The EURORDIS Company Award for Health Technology recognises companies developing technologies with significant positive impact on the daily lives of people living with a rare disease. We commend Epihunter for creating an affordable and accessible digital solution that helps people with absence epilepsy to live more confident, fuller lives. We are encouraged by the strength of the technology to empower people to manage their condition better and have meaningful interactions with those around them. Epihunter’s innovative approach also contributes to raising much-needed awareness on a silent and invisible condition that is all too often misunderstood. It is testament to the potential of technology to help people living with rare and complex diseases overcome feelings of isolation. Through detecting, signaling and recording absence seizures, Epihunter’s device provides clinicians and researchers complete and accurate data, which is key for improving care and advancing knowledge of absence epilepsy.

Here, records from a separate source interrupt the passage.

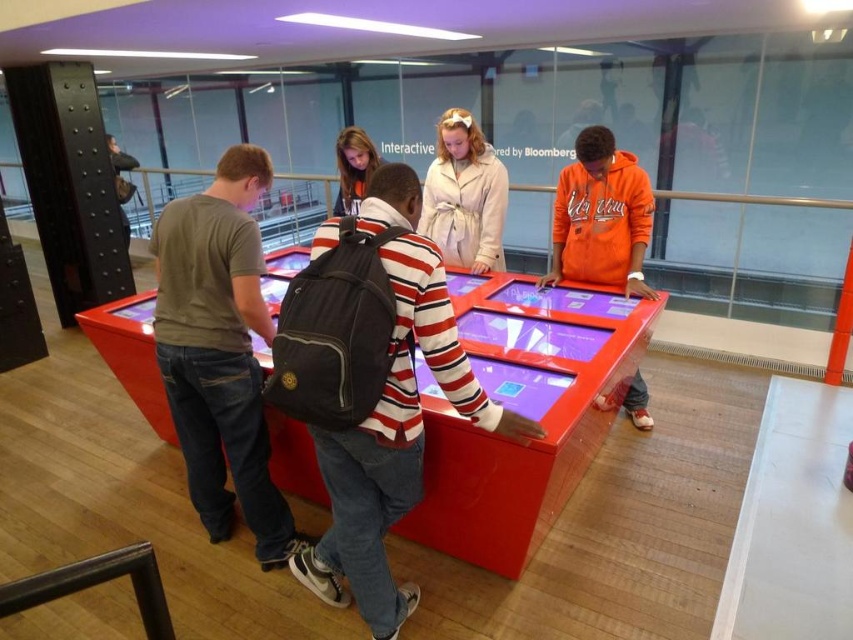
Question: Which point is farther to the camera?

Choices:
 (A) (556, 253)
 (B) (386, 195)
 (C) (341, 180)

Answer: (C)

Question: Can you confirm if orange fleece jacket at right is positioned to the left of light beige trench coat at center?

Choices:
 (A) no
 (B) yes

Answer: (A)

Question: Does matte gray shirt at left come behind striped cotton shirt at center?

Choices:
 (A) yes
 (B) no

Answer: (A)

Question: Which point appears closest to the camera in this image?

Choices:
 (A) (119, 161)
 (B) (347, 168)

Answer: (B)

Question: Considering the real-world distances, which object is closest to the matte black backpack at center?

Choices:
 (A) matte gray shirt at left
 (B) light beige trench coat at center
 (C) orange fleece jacket at right

Answer: (B)

Question: Does light beige trench coat at center appear over dark gray backpack at upper left?

Choices:
 (A) no
 (B) yes

Answer: (A)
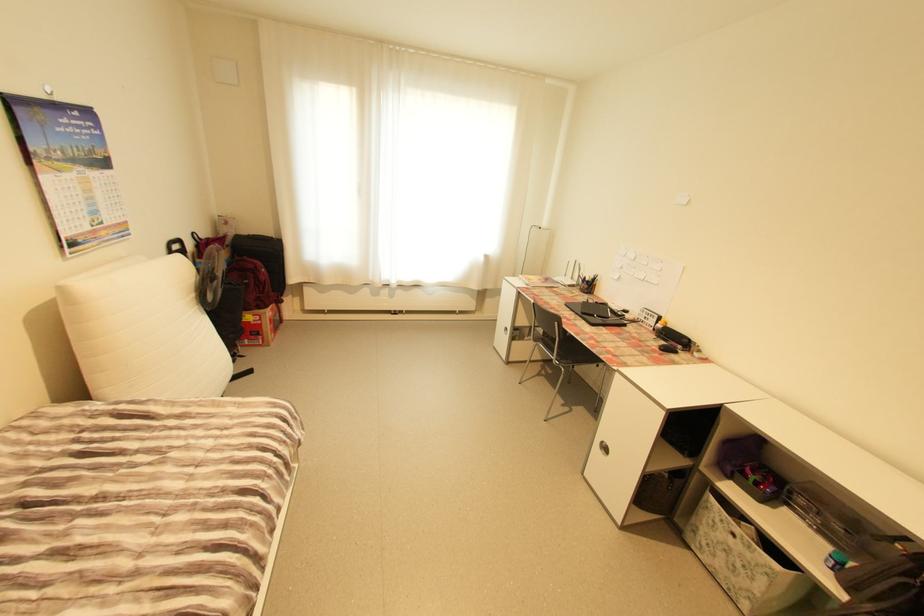
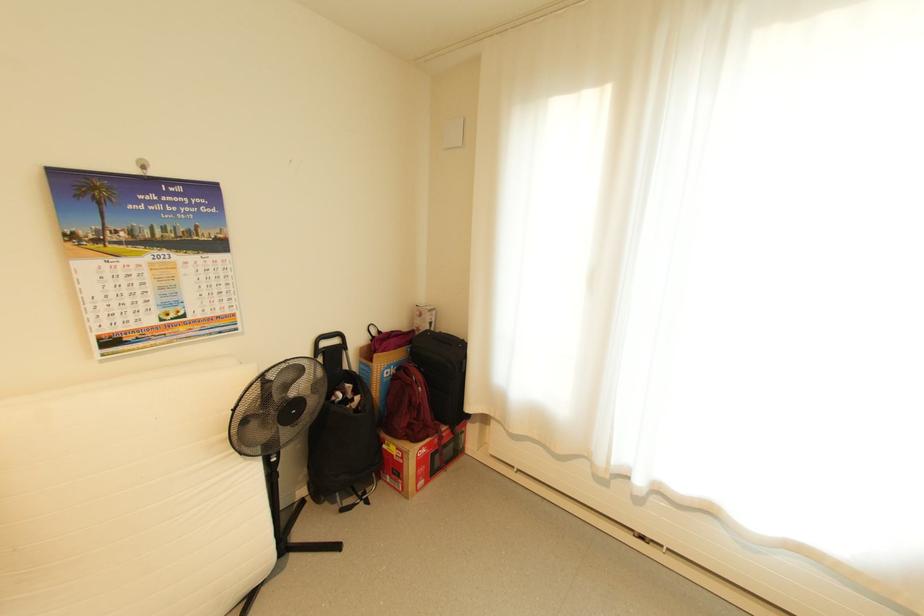
Find the pixel in the second image that matches point (261, 315) in the first image.

(404, 448)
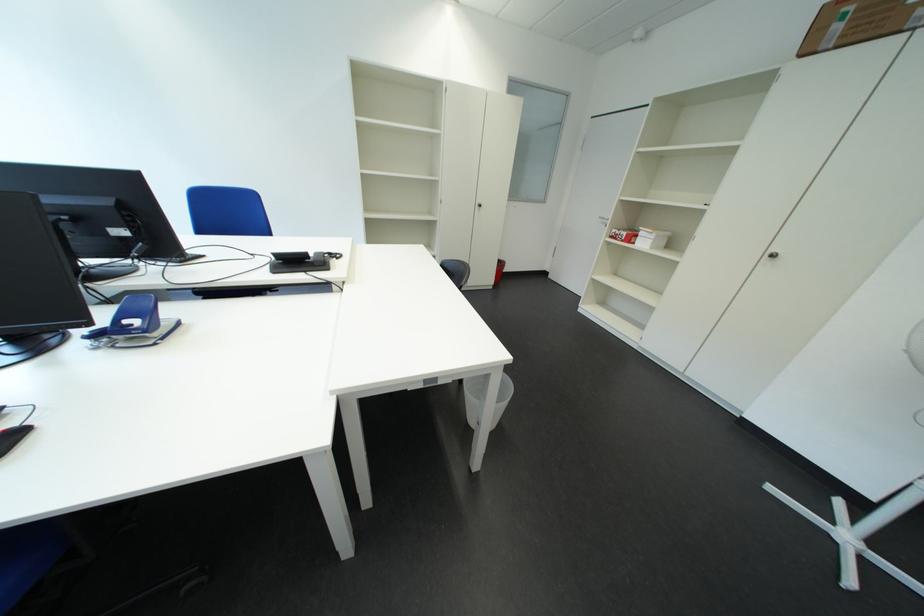
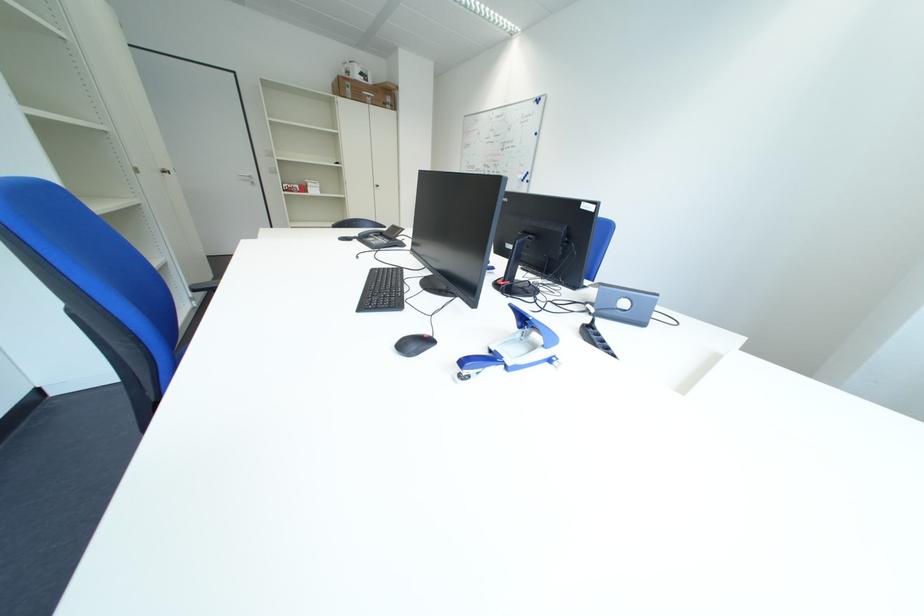
Locate, in the second image, the point that corresponds to point 849,30 in the first image.

(360, 92)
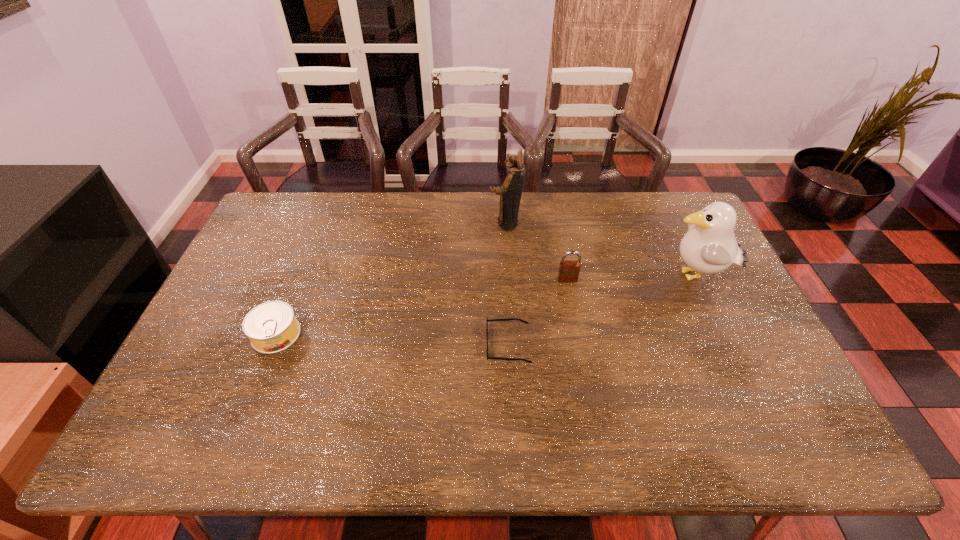
The image size is (960, 540). I want to click on figurine, so click(510, 192).

You are a GUI agent. You are given a task and a screenshot of the screen. Output one action in this format:
    pyautogui.click(x=<x>, y=<y>)
    Task: Click on the rightmost object
    The width and height of the screenshot is (960, 540).
    Given the screenshot: What is the action you would take?
    pyautogui.click(x=709, y=246)

Locate an element on the screen. This screenshot has width=960, height=540. the third tallest object is located at coordinates (569, 271).

Find the location of `padlock`. padlock is located at coordinates (569, 271).

This screenshot has width=960, height=540. In order to click on can in this screenshot , I will do `click(271, 327)`.

Identify the location of the fourth tallest object. This screenshot has height=540, width=960. point(271,327).

The height and width of the screenshot is (540, 960). I want to click on the shortest object, so click(498, 358).

The image size is (960, 540). Identify the location of vacant region located on the front-facing side of the figurine. (444, 223).

Identify the location of vacant space located 0.070m on the front-facing side of the figurine. The image size is (960, 540). (469, 223).

At what (x,y) coordinates should I click in order to perform the action: click on vacant area located on the front-facing side of the figurine. Please return your answer as a coordinate pair (x, y). Looking at the image, I should click on (386, 223).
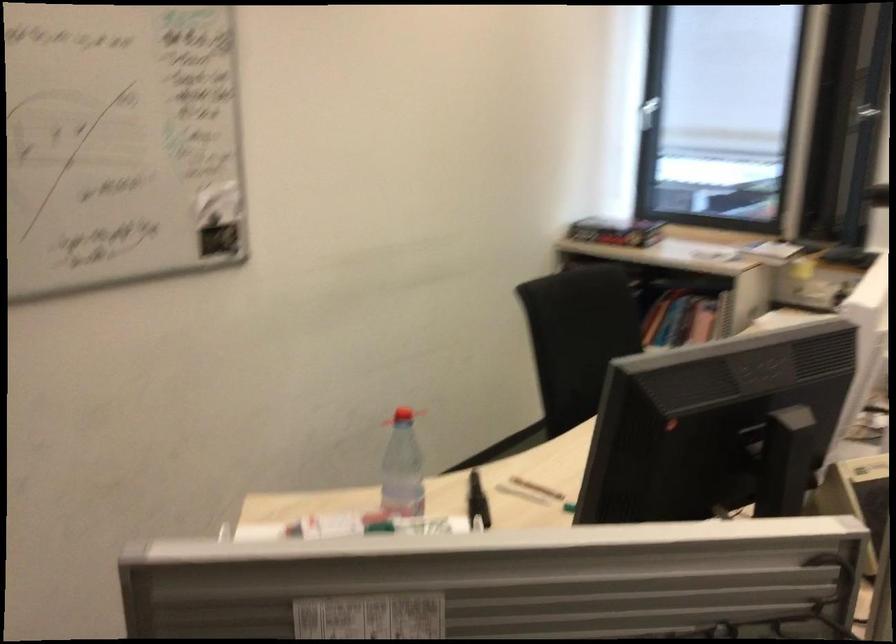
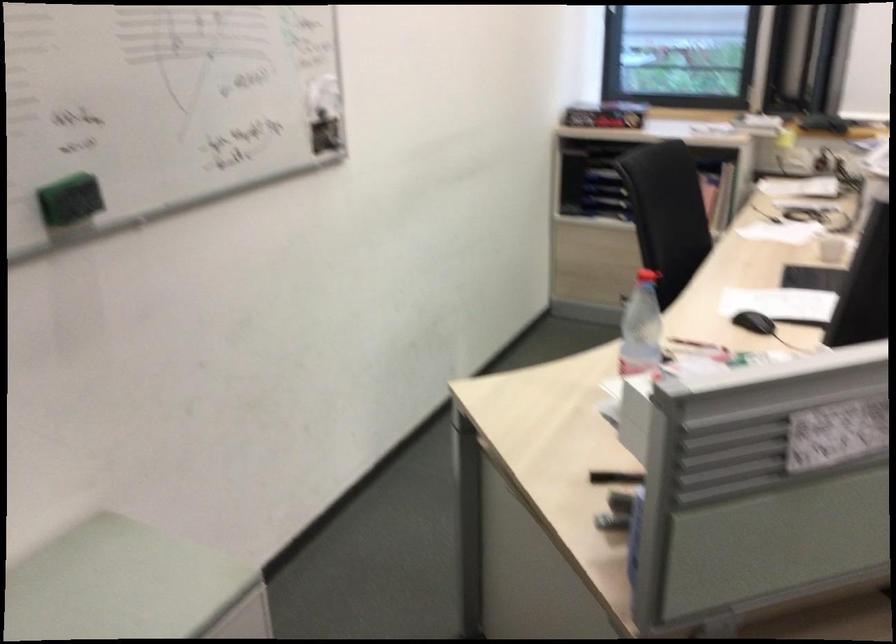
Question: What movement of the cameraman would produce the second image?

Choices:
 (A) Left
 (B) Right
 (C) Forward
 (D) Backward

Answer: (A)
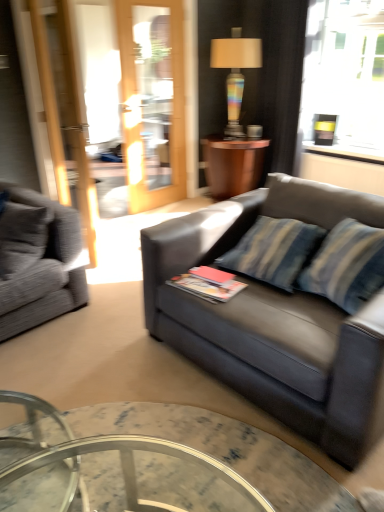
At what (x,y) coordinates should I click in order to perform the action: click on empty space that is ontop of matte paper book at center (from a real-world perspective). Please return your answer as a coordinate pair (x, y). Looking at the image, I should click on tap(207, 275).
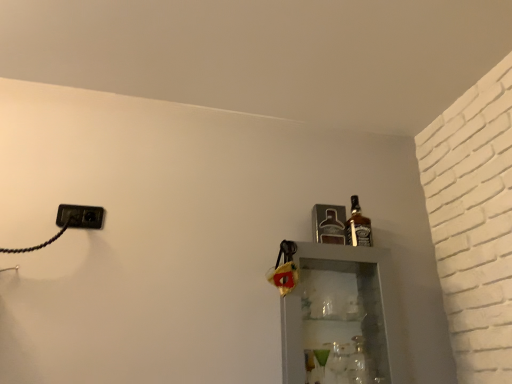
What is the approximate width of brown glass bottle at upper right, marked as the 1th bottle in a top-to-bottom arrangement?

It is 2.09 inches.

What is the approximate height of black plastic outlet at left?

9.02 centimeters.

Identify the location of metallic silver bottle at upper right, arranged as the 2th bottle when viewed from the top. (331, 225).

Are black plastic outlet at left and metallic silver bottle at upper right, arranged as the 2th bottle when viewed from the top, located far from each other?

No, there isn't a large distance between black plastic outlet at left and metallic silver bottle at upper right, arranged as the 2th bottle when viewed from the top.

How many degrees apart are the facing directions of black plastic outlet at left and metallic silver bottle at upper right, the 2th bottle when ordered from bottom to top?

The angular difference between black plastic outlet at left and metallic silver bottle at upper right, the 2th bottle when ordered from bottom to top, is 4.3 degrees.

Is point (65, 215) closer to viewer compared to point (331, 231)?

Yes, point (65, 215) is in front of point (331, 231).

Measure the distance between black plastic outlet at left and metallic silver bottle at upper right, the 2th bottle when ordered from bottom to top.

black plastic outlet at left and metallic silver bottle at upper right, the 2th bottle when ordered from bottom to top, are 34.85 inches apart from each other.

In the image, is clear glass bottle at right, the first bottle in the bottom-to-top sequence, positioned in front of or behind metallic silver bottle at upper right, the 2th bottle when ordered from bottom to top?

Visually, clear glass bottle at right, the first bottle in the bottom-to-top sequence, is located in front of metallic silver bottle at upper right, the 2th bottle when ordered from bottom to top.

From the image's perspective, is clear glass bottle at right, marked as the third bottle in a top-to-bottom arrangement, over metallic silver bottle at upper right, the 2th bottle when ordered from bottom to top?

No, from the image's perspective, clear glass bottle at right, marked as the third bottle in a top-to-bottom arrangement, is not on top of metallic silver bottle at upper right, the 2th bottle when ordered from bottom to top.

Where is `bottle located underneath the metallic silver bottle at upper right, the 2th bottle when ordered from bottom to top (from a real-world perspective)`? bottle located underneath the metallic silver bottle at upper right, the 2th bottle when ordered from bottom to top (from a real-world perspective) is located at coordinates (358, 363).

From a real-world perspective, is clear glass bottle at right, marked as the third bottle in a top-to-bottom arrangement, located higher than metallic silver bottle at upper right, the 2th bottle when ordered from bottom to top?

No.

This screenshot has width=512, height=384. What are the coordinates of `bottle that appears behind the brown glass bottle at upper right, marked as the 1th bottle in a top-to-bottom arrangement` in the screenshot? It's located at (331, 225).

Considering the sizes of objects metallic silver bottle at upper right, the 2th bottle when ordered from bottom to top, and brown glass bottle at upper right, marked as the 1th bottle in a top-to-bottom arrangement, in the image provided, who is thinner, metallic silver bottle at upper right, the 2th bottle when ordered from bottom to top, or brown glass bottle at upper right, marked as the 1th bottle in a top-to-bottom arrangement,?

With smaller width is brown glass bottle at upper right, marked as the 1th bottle in a top-to-bottom arrangement.

From the picture: Is metallic silver bottle at upper right, the 2th bottle when ordered from bottom to top, closer to the viewer compared to brown glass bottle at upper right, marked as the 1th bottle in a top-to-bottom arrangement?

No, metallic silver bottle at upper right, the 2th bottle when ordered from bottom to top, is further to the viewer.

Is metallic silver bottle at upper right, arranged as the 2th bottle when viewed from the top, positioned with its back to brown glass bottle at upper right, marked as the third bottle in a bottom-to-top arrangement?

No, metallic silver bottle at upper right, arranged as the 2th bottle when viewed from the top, is not facing the opposite direction of brown glass bottle at upper right, marked as the third bottle in a bottom-to-top arrangement.

Consider the image. Relative to black plastic outlet at left, is brown glass bottle at upper right, marked as the 1th bottle in a top-to-bottom arrangement, in front or behind?

brown glass bottle at upper right, marked as the 1th bottle in a top-to-bottom arrangement, is behind black plastic outlet at left.

Looking at this image, considering the relative positions of brown glass bottle at upper right, marked as the 1th bottle in a top-to-bottom arrangement, and black plastic outlet at left in the image provided, is brown glass bottle at upper right, marked as the 1th bottle in a top-to-bottom arrangement, to the right of black plastic outlet at left from the viewer's perspective?

Yes, brown glass bottle at upper right, marked as the 1th bottle in a top-to-bottom arrangement, is to the right of black plastic outlet at left.

From a real-world perspective, which object stands above the other?

brown glass bottle at upper right, marked as the 1th bottle in a top-to-bottom arrangement.

Considering the relative sizes of brown glass bottle at upper right, marked as the 1th bottle in a top-to-bottom arrangement, and clear glass bottle at right, marked as the third bottle in a top-to-bottom arrangement, in the image provided, is brown glass bottle at upper right, marked as the 1th bottle in a top-to-bottom arrangement, smaller than clear glass bottle at right, marked as the third bottle in a top-to-bottom arrangement,?

Incorrect, brown glass bottle at upper right, marked as the 1th bottle in a top-to-bottom arrangement, is not smaller in size than clear glass bottle at right, marked as the third bottle in a top-to-bottom arrangement.

Does point (364, 222) appear closer or farther from the camera than point (354, 383)?

Point (364, 222).

Would you say clear glass bottle at right, marked as the third bottle in a top-to-bottom arrangement, is part of brown glass bottle at upper right, marked as the 1th bottle in a top-to-bottom arrangement,'s contents?

No, clear glass bottle at right, marked as the third bottle in a top-to-bottom arrangement, is not inside brown glass bottle at upper right, marked as the 1th bottle in a top-to-bottom arrangement.

Looking at this image, how many degrees apart are the facing directions of brown glass bottle at upper right, marked as the 1th bottle in a top-to-bottom arrangement, and clear glass bottle at right, the first bottle in the bottom-to-top sequence?

They differ by 2.63 degrees in their facing directions.

Is metallic silver bottle at upper right, the 2th bottle when ordered from bottom to top, oriented towards black plastic outlet at left?

No, metallic silver bottle at upper right, the 2th bottle when ordered from bottom to top, is not facing towards black plastic outlet at left.

Is metallic silver bottle at upper right, the 2th bottle when ordered from bottom to top, spatially inside black plastic outlet at left, or outside of it?

metallic silver bottle at upper right, the 2th bottle when ordered from bottom to top, is located beyond the bounds of black plastic outlet at left.

Is metallic silver bottle at upper right, the 2th bottle when ordered from bottom to top, shorter than black plastic outlet at left?

No, metallic silver bottle at upper right, the 2th bottle when ordered from bottom to top, is not shorter than black plastic outlet at left.

From a real-world perspective, relative to black plastic outlet at left, is metallic silver bottle at upper right, arranged as the 2th bottle when viewed from the top, vertically above or below?

Clearly, from a real-world perspective, metallic silver bottle at upper right, arranged as the 2th bottle when viewed from the top, is below black plastic outlet at left.

Is black plastic outlet at left facing towards brown glass bottle at upper right, marked as the 1th bottle in a top-to-bottom arrangement?

No, black plastic outlet at left does not turn towards brown glass bottle at upper right, marked as the 1th bottle in a top-to-bottom arrangement.

Based on the photo, which is closer to the camera, (x=70, y=223) or (x=354, y=230)?

Point (x=70, y=223)

Between black plastic outlet at left and brown glass bottle at upper right, marked as the 1th bottle in a top-to-bottom arrangement, which one has larger size?

brown glass bottle at upper right, marked as the 1th bottle in a top-to-bottom arrangement.

Does black plastic outlet at left touch brown glass bottle at upper right, marked as the third bottle in a bottom-to-top arrangement?

No, black plastic outlet at left is not next to brown glass bottle at upper right, marked as the third bottle in a bottom-to-top arrangement.

The image size is (512, 384). I want to click on the 1st bottle to the right of the black plastic outlet at left, starting your count from the anchor, so click(x=331, y=225).

The image size is (512, 384). In the image, there is a metallic silver bottle at upper right, the 2th bottle when ordered from bottom to top. Identify the location of bottle below it (from a real-world perspective). (358, 363).

Considering their positions, is brown glass bottle at upper right, marked as the third bottle in a bottom-to-top arrangement, positioned further to metallic silver bottle at upper right, the 2th bottle when ordered from bottom to top, than clear glass bottle at right, the first bottle in the bottom-to-top sequence?

Among the two, clear glass bottle at right, the first bottle in the bottom-to-top sequence, is located further to metallic silver bottle at upper right, the 2th bottle when ordered from bottom to top.

Which object lies nearer to the anchor point black plastic outlet at left, metallic silver bottle at upper right, the 2th bottle when ordered from bottom to top, or brown glass bottle at upper right, marked as the third bottle in a bottom-to-top arrangement?

metallic silver bottle at upper right, the 2th bottle when ordered from bottom to top, is positioned closer to the anchor black plastic outlet at left.

Estimate the real-world distances between objects in this image. Which object is further from clear glass bottle at right, marked as the third bottle in a top-to-bottom arrangement, brown glass bottle at upper right, marked as the third bottle in a bottom-to-top arrangement, or black plastic outlet at left?

Based on the image, black plastic outlet at left appears to be further to clear glass bottle at right, marked as the third bottle in a top-to-bottom arrangement.

Considering their positions, is black plastic outlet at left positioned closer to metallic silver bottle at upper right, the 2th bottle when ordered from bottom to top, than brown glass bottle at upper right, marked as the third bottle in a bottom-to-top arrangement?

brown glass bottle at upper right, marked as the third bottle in a bottom-to-top arrangement, is closer to metallic silver bottle at upper right, the 2th bottle when ordered from bottom to top.

Based on their spatial positions, is black plastic outlet at left or brown glass bottle at upper right, marked as the 1th bottle in a top-to-bottom arrangement, closer to clear glass bottle at right, the first bottle in the bottom-to-top sequence?

brown glass bottle at upper right, marked as the 1th bottle in a top-to-bottom arrangement.

Looking at the image, which one is located closer to clear glass bottle at right, marked as the third bottle in a top-to-bottom arrangement, black plastic outlet at left or metallic silver bottle at upper right, the 2th bottle when ordered from bottom to top?

metallic silver bottle at upper right, the 2th bottle when ordered from bottom to top, is closer to clear glass bottle at right, marked as the third bottle in a top-to-bottom arrangement.

Looking at the image, which one is located further to clear glass bottle at right, marked as the third bottle in a top-to-bottom arrangement, metallic silver bottle at upper right, arranged as the 2th bottle when viewed from the top, or black plastic outlet at left?

black plastic outlet at left lies further to clear glass bottle at right, marked as the third bottle in a top-to-bottom arrangement, than the other object.

From the image, which object appears to be nearer to black plastic outlet at left, brown glass bottle at upper right, marked as the 1th bottle in a top-to-bottom arrangement, or metallic silver bottle at upper right, the 2th bottle when ordered from bottom to top?

Based on the image, metallic silver bottle at upper right, the 2th bottle when ordered from bottom to top, appears to be nearer to black plastic outlet at left.

The height and width of the screenshot is (384, 512). I want to click on bottle located between black plastic outlet at left and clear glass bottle at right, marked as the third bottle in a top-to-bottom arrangement, in the left-right direction, so click(x=331, y=225).

The width and height of the screenshot is (512, 384). What are the coordinates of `bottle between brown glass bottle at upper right, marked as the 1th bottle in a top-to-bottom arrangement, and clear glass bottle at right, the first bottle in the bottom-to-top sequence, from top to bottom` in the screenshot? It's located at (331, 225).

The EURORDIS Company Award for Innovation recognises companies undertaking groundbreaking activities to advance rare disease research and treatment development. EURORDIS would like to acknowledge Orchard Therapeutics’ commitment to addressing areas of great unmet need for patients and the rare disease community through the development of one-time, potentially curative treatments. We commend the company for their leadership in harnessing the potential of hematopoietic stem cell gene therapy to change the course of severe inherited disorders. This Award particularly recognises Orchard Therapeutics for developing and bringing to Europe gene therapy for early onset metachromatic leukodystrophy (MLD), which addresses the urgent need of young patients and their families to treat a disease for which no approved therapeutic option previously existed. EURORDIS also appreciates Orchard Therapeutics’ continued readiness to facilitate and advocate for early diagnosis in underserved disease areas.

The EURORDIS Policy Maker Award recognises Kateřina Konečná’s dedication into making real differences in the rare disease community. In her role as a member of the European Parliament she has shown incredible leadership and excellence in championing the rare disease cause in Europe. As a Member of the European Parliament (Czech Republic), Kateřina Konečná is a member of the ENVI Committee where she focuses on access to healthcare and a number of public health issues often addressing inequalities across EU countries. In this context, she has been a champion for the rare disease community bringing awareness on patient engagement in HTA or on increased funding for ERNs. In the previous term, she was actively engaged in activities of the network of Parliamentary Advocates for Rare Diseases, and in the current term, she is a signatory of the Pledge4RD. She is also engaged in the European Parliament Working Group on innovation, access to medicines and poverty-related diseases, and the Interest Group on Patient Access to Healthcare, both of which she co-chairs. At national level, Ms. Konečná also works closely with the rare disease patient alliance in her home country and the national centre for rare diseases.